Symptoms: Export fails with a transient HTTP status code such as 429 or 5xx.

Resolution:

  • These errors are usually transient and resolve on their own. The Python and JavaScript SDKs automatically retry on HTTP 408, 429, and 5xx status codes up to three times with exponential backoff. The .NET SDK doesn't retry automatically.
  • If errors persist, check the service health dashboard.
  • Consider reducing export frequency by increasing the scheduled delay between batches or increasing the max export batch size. For configuration options per platform, see the Agent365ExporterOptions table in Configuration.

Export timeout

Symptoms: Export attempts time out.

Resolution:

  • Check network connectivity to the observability endpoint.
  • Timeout defaults vary by platform. The default HTTP request timeout is 30 seconds. Some SDKs also have a separate overall exporter timeout that covers the entire export cycle including retries. For the exact properties and defaults per platform, see the Agent365ExporterOptions table in Configuration.
  • If timeouts occur frequently, increase the relevant timeout value in your exporter options.
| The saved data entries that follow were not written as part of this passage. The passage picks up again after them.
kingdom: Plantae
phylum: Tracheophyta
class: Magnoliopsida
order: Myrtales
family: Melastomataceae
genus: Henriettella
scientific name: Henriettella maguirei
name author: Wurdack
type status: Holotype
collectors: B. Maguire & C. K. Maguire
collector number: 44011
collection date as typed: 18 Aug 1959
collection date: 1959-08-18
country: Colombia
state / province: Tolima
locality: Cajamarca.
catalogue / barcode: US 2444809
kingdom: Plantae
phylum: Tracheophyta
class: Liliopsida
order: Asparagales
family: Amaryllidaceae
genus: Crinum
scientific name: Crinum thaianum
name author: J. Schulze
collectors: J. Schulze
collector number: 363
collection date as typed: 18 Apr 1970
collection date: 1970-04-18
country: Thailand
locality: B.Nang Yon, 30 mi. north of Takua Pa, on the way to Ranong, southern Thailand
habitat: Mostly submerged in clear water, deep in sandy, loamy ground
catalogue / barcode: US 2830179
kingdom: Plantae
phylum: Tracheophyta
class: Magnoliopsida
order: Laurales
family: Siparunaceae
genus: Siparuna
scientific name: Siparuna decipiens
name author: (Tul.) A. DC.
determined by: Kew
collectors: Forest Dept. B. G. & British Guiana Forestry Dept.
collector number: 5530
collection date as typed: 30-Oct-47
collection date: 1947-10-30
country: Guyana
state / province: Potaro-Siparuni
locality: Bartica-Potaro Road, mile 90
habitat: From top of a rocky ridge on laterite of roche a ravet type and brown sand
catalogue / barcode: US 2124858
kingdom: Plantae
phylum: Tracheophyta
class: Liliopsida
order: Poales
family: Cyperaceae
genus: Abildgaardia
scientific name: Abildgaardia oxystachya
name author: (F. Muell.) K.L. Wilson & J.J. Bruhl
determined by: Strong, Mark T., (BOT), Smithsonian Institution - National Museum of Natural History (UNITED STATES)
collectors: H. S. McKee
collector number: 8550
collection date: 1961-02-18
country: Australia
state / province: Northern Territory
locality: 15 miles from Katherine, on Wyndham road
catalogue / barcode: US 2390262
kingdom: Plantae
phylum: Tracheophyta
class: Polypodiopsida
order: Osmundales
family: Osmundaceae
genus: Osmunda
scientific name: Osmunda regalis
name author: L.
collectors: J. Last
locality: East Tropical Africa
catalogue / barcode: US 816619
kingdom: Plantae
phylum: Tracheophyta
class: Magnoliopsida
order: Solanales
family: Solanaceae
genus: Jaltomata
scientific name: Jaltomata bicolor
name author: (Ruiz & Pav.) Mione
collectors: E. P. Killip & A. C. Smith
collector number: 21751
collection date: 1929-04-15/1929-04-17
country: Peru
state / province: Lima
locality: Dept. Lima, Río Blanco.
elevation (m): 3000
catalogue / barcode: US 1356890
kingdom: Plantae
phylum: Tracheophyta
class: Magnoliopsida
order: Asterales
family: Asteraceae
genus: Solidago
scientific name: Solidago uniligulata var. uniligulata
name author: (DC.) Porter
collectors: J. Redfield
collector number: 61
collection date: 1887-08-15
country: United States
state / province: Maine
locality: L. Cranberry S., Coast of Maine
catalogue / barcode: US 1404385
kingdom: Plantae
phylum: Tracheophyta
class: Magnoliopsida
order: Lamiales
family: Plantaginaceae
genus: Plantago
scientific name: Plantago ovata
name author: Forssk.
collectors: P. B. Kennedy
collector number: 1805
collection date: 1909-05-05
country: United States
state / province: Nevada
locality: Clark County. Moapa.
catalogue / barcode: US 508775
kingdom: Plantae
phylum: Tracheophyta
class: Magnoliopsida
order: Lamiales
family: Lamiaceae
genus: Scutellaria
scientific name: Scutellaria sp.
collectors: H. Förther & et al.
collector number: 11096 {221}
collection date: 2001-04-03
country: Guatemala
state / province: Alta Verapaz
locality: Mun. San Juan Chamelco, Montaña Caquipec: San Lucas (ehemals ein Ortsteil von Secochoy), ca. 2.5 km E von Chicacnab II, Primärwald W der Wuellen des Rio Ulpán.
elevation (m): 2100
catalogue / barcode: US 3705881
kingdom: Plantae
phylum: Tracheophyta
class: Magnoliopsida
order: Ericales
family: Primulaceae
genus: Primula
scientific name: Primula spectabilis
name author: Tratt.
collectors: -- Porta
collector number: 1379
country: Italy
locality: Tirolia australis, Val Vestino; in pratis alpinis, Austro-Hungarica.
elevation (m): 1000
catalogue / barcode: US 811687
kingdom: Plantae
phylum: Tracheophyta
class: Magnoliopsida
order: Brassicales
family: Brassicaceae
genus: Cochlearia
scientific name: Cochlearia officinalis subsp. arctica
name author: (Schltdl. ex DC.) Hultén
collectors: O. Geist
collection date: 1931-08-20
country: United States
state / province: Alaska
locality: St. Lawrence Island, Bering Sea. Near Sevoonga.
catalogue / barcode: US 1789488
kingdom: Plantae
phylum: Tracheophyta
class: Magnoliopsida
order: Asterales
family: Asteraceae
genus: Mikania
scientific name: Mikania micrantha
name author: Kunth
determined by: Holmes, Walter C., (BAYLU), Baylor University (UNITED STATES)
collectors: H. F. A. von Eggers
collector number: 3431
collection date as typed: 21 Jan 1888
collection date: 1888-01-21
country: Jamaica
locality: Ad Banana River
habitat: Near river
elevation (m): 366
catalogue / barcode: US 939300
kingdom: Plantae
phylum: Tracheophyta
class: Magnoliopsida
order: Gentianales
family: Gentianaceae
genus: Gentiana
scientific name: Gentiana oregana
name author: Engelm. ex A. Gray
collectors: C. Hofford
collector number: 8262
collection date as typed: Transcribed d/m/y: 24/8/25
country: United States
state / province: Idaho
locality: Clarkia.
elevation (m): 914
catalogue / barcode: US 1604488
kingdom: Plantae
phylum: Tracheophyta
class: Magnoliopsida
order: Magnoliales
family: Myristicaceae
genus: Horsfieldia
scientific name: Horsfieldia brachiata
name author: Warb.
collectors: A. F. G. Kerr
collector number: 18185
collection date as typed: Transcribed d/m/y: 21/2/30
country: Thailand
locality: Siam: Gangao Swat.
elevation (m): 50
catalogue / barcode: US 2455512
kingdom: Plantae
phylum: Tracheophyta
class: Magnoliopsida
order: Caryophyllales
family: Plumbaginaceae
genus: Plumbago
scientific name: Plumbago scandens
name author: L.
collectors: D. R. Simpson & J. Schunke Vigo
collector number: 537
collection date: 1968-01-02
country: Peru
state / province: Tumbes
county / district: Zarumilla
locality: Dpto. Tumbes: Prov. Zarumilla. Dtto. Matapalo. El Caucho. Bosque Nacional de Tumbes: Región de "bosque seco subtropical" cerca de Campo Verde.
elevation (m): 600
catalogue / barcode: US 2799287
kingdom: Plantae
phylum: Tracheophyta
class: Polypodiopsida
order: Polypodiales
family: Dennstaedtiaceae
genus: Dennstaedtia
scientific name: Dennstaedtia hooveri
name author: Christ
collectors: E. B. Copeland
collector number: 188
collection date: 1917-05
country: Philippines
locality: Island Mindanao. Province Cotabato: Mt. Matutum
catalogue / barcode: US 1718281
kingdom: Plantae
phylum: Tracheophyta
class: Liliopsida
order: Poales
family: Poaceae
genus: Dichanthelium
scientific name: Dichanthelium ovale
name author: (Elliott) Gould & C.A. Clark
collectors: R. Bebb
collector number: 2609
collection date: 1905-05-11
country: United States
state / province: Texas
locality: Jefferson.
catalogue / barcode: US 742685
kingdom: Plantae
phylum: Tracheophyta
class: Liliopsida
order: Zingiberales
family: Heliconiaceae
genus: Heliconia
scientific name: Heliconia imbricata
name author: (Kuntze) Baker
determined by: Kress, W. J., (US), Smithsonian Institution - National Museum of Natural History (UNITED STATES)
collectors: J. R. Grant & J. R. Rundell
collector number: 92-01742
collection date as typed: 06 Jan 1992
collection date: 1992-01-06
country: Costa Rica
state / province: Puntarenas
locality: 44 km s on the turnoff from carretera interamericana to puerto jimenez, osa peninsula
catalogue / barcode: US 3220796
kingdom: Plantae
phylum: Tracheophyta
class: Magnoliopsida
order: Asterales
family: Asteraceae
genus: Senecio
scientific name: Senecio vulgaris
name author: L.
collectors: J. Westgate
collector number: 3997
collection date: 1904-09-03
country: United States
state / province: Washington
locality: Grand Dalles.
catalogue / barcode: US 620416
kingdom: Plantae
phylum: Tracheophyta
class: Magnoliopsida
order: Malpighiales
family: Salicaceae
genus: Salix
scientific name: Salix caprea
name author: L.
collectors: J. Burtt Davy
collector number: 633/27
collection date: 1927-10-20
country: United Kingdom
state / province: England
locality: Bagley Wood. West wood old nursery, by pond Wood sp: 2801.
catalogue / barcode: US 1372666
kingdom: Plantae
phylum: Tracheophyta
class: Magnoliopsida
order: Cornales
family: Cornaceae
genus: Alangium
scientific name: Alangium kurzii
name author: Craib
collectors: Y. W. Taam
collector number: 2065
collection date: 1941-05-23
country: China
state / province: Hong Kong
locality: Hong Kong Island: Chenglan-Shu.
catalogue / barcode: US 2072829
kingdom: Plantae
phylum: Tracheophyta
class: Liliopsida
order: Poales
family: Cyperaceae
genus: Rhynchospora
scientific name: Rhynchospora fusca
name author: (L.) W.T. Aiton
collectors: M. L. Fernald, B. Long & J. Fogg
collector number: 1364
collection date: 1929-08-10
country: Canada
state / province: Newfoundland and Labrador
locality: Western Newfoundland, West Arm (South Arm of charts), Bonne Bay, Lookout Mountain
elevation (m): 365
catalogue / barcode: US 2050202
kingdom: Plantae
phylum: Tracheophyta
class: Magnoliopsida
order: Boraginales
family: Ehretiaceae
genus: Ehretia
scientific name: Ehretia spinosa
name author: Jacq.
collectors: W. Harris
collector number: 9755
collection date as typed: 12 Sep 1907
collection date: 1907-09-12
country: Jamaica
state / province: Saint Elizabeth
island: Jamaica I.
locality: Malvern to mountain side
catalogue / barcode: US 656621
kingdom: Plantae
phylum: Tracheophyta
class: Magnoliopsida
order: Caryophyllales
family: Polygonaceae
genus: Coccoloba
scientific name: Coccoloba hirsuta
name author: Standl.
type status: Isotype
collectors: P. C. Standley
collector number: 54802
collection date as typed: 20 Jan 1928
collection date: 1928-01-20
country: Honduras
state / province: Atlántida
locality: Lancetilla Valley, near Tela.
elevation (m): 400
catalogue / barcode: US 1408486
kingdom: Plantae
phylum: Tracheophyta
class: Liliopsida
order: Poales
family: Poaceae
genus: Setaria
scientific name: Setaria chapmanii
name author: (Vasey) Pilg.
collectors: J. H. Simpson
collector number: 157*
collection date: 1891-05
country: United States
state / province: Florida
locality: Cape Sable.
Export succeeds but telemetry doesn't appear in Defender or Purview

Symptoms: Logs show a successful export but telemetry isn't visible in Microsoft Defender or Microsoft Purview.

Resolution:

  • Verify that you meet the prerequisites for viewing exported logs. For Purview, auditing must be turned on. For Defender, you must configure advanced hunting. For more information, see Viewing exported logs.
  • Telemetry can take several minutes to populate after a successful export. Wait for the data to appear before investigating further.